According to the text on the antitrust claims against Quest, what share of the Northern California physician outpatient market did the plaintiffs say Quest held?

◆ **Page text**:
====================

Monopolization. The plaintiffs also did not adequately allege their monopolization claim against Quest. Although the plaintiffs alleged that Quest had “an estimated 73% market share of the Northern California physician outpatient market,” and that Quest had “a 46% share of the independent lab market in California,” neither the “Northern California physician outpatient market” nor the “independent lab market in California” was one of the five alleged geographic market.

Moreover, the plaintiffs failed to establish that Quest’s actions had unreasonably restrained competition. The plaintiffs did not allege whether Quest had grown or maintained its position in the markets, or how its competition had fared. The plaintiffs’ conclusion that Quest could only grow through acquisitions “completely belied” their monopolization claims, because those claims were not based on anticompetitive acquisitions.

Finally, the plaintiffs failed to show an antitrust injury from Quest’s low prices. The district court had already rejected the plaintiffs’ argument that Quest had recouped its losses from “pull-through” business from government and other fee-for-service billings. The plaintiffs also failed to allege that the “pull-through” business was priced above a competitive level, or that Quest’s scheme would cause it to raise prices for laboratory service above competitive levels.

Attempted monopolization. The plaintiffs did not adequately allege “how big Quest is in each market or whether it has market power, what harm to competition has occurred, whether prices have exceeded or will exceed competitive levels, and how other competitors are affected,” and thus “fail[ed] to plead intent or a dangerous probability of achieving monopoly power.” Moreover, they failed to adequately plead injury from monopolization for the same reasons they failed to plead it for their monopolization claim.

Conspiracy to monopolize. The plaintiffs also failed to plead that the defendants had conspired to monopolize any relevant markets. As with their previous claims, the plaintiffs “fail[ed] to plead any agreement or conspiracy, specific intent, or antitrust injury.” Moreover, the insurers did not compete in the same market as the plaintiffs, and therefore could not be found liable for monopolizing or attempting or conspiring to monopolize the market.

====================

Records taken from a collection
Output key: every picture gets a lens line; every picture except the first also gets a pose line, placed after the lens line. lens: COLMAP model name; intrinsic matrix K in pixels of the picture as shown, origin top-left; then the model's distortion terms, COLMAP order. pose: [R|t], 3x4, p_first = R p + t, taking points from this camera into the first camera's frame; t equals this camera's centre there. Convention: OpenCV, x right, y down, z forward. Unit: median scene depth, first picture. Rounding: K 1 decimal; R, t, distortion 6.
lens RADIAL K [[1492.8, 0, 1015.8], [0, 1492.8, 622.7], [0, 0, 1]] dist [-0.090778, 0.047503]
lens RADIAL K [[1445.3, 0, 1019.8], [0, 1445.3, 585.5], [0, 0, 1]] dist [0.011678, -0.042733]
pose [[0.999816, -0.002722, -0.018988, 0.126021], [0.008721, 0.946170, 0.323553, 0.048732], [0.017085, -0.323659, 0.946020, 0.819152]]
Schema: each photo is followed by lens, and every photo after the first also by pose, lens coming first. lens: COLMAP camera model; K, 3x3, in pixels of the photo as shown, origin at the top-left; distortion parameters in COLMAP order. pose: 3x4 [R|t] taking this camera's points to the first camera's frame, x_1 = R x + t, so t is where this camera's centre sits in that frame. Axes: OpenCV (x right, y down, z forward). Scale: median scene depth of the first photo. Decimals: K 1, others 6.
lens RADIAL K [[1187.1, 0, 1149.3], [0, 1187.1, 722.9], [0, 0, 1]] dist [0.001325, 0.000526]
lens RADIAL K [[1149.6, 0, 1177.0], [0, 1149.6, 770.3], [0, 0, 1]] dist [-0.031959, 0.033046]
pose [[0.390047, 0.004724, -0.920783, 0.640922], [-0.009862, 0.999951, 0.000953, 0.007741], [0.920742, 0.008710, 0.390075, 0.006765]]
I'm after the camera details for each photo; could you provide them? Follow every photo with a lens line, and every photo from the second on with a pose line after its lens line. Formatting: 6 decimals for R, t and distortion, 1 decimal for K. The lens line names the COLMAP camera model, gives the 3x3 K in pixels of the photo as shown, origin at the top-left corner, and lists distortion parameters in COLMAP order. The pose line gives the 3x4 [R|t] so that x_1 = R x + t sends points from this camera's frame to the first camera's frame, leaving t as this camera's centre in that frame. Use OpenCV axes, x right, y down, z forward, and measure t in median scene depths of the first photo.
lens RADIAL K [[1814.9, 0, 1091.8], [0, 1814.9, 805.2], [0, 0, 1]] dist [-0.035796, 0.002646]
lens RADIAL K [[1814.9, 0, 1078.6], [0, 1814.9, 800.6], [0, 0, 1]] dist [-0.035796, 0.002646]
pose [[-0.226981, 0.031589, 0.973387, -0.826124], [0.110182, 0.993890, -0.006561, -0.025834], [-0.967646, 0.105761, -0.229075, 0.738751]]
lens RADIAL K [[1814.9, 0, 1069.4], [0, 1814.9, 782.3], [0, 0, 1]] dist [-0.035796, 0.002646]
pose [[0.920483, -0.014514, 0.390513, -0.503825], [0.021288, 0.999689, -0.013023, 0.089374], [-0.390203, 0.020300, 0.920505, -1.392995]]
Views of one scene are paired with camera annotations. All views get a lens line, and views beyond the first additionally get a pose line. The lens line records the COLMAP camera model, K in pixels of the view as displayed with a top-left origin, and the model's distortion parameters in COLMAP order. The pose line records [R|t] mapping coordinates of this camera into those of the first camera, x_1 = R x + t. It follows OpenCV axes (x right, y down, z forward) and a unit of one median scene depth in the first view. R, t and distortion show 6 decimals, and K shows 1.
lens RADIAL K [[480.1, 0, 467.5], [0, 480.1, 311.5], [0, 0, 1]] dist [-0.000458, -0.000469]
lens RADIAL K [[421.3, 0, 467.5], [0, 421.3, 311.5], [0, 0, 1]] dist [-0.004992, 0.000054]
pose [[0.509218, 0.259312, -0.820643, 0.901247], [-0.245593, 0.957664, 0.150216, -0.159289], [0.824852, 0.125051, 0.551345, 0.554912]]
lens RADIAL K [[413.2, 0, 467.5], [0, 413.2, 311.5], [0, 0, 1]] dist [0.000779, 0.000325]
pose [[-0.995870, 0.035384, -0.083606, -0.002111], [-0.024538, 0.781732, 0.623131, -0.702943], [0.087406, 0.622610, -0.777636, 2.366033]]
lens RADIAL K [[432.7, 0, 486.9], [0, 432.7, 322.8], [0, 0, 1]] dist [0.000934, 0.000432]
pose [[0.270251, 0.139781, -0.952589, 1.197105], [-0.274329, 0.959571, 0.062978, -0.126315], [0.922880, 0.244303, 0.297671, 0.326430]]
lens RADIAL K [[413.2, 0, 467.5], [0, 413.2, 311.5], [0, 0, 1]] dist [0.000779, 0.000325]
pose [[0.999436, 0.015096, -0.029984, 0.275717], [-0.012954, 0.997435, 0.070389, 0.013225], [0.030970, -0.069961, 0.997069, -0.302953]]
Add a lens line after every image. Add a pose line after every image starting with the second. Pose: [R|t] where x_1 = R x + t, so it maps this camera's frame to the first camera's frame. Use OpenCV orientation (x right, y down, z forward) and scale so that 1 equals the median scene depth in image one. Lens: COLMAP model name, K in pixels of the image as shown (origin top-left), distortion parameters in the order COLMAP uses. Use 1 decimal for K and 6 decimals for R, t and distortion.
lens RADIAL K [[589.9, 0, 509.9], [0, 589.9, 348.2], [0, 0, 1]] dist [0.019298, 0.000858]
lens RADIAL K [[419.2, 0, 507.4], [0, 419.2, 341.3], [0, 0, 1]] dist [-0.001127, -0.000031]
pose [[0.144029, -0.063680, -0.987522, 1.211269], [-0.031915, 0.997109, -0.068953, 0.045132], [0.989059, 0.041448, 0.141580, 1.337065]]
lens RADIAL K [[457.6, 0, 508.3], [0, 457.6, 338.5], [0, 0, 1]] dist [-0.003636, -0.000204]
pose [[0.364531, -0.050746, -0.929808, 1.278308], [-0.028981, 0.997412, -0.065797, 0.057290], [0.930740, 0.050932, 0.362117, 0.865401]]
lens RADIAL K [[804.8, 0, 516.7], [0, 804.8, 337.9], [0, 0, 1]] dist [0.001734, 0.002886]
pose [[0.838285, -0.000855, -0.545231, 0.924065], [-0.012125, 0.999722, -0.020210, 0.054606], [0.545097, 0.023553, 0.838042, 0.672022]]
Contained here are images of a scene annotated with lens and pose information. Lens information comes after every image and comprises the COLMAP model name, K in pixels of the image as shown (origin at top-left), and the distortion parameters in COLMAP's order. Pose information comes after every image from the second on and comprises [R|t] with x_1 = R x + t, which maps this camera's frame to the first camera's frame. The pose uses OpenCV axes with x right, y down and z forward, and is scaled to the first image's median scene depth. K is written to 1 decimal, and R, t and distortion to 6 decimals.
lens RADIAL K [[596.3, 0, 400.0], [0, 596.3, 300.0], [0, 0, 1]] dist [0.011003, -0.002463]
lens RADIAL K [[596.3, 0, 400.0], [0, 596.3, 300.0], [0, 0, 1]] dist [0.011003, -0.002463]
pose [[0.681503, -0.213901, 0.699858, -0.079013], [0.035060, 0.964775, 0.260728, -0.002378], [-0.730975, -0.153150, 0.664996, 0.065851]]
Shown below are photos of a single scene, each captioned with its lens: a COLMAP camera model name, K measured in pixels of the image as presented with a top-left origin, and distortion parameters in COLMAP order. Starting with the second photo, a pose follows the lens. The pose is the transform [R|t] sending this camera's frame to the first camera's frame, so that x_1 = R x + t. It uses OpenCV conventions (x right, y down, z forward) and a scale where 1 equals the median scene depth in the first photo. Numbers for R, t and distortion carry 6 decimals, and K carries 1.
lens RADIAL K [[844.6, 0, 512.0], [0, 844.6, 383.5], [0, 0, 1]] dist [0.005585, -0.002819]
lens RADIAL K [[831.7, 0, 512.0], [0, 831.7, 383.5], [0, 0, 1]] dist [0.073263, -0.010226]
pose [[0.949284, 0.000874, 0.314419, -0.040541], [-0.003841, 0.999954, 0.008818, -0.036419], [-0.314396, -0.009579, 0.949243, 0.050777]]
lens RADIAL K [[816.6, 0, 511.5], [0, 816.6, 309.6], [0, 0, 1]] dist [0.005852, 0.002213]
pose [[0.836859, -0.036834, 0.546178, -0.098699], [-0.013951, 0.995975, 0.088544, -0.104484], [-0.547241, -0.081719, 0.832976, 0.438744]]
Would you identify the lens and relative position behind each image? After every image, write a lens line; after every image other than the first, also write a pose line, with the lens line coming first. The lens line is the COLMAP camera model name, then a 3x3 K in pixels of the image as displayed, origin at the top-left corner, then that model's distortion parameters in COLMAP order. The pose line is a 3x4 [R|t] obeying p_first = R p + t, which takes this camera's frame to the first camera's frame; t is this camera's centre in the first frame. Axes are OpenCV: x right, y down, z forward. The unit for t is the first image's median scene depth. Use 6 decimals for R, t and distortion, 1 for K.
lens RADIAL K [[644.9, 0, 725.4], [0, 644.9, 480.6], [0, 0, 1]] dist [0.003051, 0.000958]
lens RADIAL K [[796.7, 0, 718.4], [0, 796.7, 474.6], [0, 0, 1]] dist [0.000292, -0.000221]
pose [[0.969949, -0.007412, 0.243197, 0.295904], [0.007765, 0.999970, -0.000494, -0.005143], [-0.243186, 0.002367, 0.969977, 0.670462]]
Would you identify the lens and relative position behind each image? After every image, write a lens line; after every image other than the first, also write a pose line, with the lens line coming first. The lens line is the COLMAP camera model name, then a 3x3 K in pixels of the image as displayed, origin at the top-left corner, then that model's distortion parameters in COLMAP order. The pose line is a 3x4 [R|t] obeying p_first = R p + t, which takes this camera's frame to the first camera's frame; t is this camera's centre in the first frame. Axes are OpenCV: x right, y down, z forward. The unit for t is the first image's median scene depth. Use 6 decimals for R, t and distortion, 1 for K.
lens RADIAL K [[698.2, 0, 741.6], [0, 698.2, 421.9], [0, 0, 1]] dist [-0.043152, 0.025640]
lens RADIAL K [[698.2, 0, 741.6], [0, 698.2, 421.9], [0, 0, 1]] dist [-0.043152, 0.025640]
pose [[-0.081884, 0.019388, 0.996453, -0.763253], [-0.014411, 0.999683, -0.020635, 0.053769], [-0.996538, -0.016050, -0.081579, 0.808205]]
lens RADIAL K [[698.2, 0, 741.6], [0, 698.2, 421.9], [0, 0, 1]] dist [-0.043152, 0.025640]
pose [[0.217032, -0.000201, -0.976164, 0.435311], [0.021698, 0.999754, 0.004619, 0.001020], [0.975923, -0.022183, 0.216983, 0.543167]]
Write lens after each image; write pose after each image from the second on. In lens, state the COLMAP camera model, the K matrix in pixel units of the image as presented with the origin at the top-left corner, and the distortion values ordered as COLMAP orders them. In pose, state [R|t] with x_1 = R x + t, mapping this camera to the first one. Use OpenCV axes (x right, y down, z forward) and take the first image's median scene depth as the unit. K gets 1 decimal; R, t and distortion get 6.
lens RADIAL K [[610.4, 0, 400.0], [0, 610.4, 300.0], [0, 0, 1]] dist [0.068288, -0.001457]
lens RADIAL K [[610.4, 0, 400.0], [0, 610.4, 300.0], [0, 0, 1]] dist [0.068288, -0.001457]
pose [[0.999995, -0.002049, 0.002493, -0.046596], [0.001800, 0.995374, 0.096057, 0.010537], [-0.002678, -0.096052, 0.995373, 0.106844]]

====================

◆ **Written response**: An estimated 73%.